Tally the lines in the entries where the string "đồng" appears, and write only the total.
RECORDS FOR THE TASK Start Marker
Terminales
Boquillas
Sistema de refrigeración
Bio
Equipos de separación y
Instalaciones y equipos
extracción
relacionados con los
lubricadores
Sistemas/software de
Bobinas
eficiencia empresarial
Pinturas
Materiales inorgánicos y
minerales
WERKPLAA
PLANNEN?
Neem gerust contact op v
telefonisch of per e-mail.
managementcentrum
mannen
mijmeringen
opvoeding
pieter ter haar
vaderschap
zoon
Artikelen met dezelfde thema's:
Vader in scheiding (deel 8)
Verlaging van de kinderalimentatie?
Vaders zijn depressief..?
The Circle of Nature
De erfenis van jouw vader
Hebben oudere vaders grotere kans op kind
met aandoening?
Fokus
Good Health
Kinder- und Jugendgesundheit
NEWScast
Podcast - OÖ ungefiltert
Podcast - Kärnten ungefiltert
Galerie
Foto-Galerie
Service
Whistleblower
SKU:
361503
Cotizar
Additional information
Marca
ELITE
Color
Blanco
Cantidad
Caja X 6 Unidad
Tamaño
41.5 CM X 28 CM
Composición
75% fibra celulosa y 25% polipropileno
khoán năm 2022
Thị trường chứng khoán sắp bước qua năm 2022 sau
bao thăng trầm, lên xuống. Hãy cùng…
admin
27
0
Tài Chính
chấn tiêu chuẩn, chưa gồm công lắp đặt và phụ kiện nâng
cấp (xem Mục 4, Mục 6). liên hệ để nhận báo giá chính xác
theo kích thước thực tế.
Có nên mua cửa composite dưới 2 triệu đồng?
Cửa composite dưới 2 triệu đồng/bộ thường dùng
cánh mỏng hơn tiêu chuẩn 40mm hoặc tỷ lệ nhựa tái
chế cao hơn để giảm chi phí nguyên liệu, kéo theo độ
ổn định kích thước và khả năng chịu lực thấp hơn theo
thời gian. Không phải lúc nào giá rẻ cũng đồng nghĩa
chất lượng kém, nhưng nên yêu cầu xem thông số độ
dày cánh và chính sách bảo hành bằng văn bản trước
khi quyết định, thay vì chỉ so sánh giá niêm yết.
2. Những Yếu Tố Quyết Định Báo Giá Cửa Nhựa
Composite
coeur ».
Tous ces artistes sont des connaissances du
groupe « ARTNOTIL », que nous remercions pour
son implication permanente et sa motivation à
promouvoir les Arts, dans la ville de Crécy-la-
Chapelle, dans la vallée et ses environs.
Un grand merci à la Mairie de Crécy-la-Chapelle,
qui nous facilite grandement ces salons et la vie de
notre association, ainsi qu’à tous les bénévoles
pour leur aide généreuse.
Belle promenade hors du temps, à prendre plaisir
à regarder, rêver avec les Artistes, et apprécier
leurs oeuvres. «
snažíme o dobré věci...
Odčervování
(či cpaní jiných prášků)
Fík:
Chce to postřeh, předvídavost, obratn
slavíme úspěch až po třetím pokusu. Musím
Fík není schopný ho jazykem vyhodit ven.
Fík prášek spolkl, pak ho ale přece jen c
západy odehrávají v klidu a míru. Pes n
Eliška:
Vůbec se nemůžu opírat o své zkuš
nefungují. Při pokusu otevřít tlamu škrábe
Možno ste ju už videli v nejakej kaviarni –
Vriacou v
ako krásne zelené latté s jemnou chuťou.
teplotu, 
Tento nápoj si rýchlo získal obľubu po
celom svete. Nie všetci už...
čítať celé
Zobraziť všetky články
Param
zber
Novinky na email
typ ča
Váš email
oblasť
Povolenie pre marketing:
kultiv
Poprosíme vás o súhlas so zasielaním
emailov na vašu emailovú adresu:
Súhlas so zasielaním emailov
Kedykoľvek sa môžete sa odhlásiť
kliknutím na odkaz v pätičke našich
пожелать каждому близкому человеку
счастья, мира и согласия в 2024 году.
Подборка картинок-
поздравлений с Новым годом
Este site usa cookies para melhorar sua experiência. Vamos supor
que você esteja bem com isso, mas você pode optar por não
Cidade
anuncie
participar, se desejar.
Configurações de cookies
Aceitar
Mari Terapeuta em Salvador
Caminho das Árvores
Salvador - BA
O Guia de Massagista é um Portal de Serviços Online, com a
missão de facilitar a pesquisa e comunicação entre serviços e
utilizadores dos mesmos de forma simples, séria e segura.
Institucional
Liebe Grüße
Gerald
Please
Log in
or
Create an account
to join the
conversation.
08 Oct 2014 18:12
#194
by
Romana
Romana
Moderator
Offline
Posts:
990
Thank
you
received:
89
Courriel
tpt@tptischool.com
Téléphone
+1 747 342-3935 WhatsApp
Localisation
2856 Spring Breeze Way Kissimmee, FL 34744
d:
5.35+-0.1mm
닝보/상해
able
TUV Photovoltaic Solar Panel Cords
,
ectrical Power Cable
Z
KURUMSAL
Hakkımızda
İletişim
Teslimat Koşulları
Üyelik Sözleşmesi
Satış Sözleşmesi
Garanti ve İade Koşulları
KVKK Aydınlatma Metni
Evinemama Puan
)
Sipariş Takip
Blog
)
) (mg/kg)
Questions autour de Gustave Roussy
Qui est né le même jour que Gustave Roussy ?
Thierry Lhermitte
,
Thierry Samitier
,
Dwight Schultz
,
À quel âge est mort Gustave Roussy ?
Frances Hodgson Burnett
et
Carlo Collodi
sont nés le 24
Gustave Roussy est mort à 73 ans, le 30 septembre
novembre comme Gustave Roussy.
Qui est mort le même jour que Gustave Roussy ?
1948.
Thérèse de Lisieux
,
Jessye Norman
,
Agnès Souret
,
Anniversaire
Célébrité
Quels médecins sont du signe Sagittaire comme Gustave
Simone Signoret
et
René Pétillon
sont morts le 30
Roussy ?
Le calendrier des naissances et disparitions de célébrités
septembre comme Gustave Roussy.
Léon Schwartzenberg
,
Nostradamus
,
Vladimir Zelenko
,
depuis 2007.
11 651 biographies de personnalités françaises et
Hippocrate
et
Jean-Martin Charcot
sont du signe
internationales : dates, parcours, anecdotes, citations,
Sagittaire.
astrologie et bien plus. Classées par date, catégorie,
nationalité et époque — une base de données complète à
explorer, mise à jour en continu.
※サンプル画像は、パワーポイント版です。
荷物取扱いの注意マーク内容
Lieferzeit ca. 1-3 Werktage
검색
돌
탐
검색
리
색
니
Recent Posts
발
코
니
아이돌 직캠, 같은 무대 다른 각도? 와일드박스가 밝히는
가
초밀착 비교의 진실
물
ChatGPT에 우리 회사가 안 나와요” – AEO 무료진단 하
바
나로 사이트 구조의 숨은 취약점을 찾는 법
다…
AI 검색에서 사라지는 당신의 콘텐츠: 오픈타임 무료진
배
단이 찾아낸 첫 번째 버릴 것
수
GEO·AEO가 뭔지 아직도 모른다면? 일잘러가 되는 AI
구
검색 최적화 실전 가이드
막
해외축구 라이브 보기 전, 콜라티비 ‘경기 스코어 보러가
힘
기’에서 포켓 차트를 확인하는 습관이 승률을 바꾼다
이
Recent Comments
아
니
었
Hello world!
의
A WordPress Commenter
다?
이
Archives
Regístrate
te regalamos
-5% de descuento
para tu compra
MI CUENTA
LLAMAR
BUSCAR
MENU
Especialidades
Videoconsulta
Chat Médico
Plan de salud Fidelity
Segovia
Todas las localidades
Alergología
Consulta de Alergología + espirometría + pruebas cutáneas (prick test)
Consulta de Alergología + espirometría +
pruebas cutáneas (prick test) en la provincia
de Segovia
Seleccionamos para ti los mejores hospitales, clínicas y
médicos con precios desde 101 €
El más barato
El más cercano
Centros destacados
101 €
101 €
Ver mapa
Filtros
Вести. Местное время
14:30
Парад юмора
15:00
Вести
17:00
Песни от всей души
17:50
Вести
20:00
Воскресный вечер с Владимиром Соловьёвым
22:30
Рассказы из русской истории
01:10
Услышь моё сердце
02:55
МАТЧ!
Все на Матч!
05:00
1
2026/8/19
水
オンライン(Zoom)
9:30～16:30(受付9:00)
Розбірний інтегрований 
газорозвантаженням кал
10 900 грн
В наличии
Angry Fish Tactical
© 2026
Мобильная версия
RECORDS FOR THE TASK End Marker
- COMPLETED TASK: 3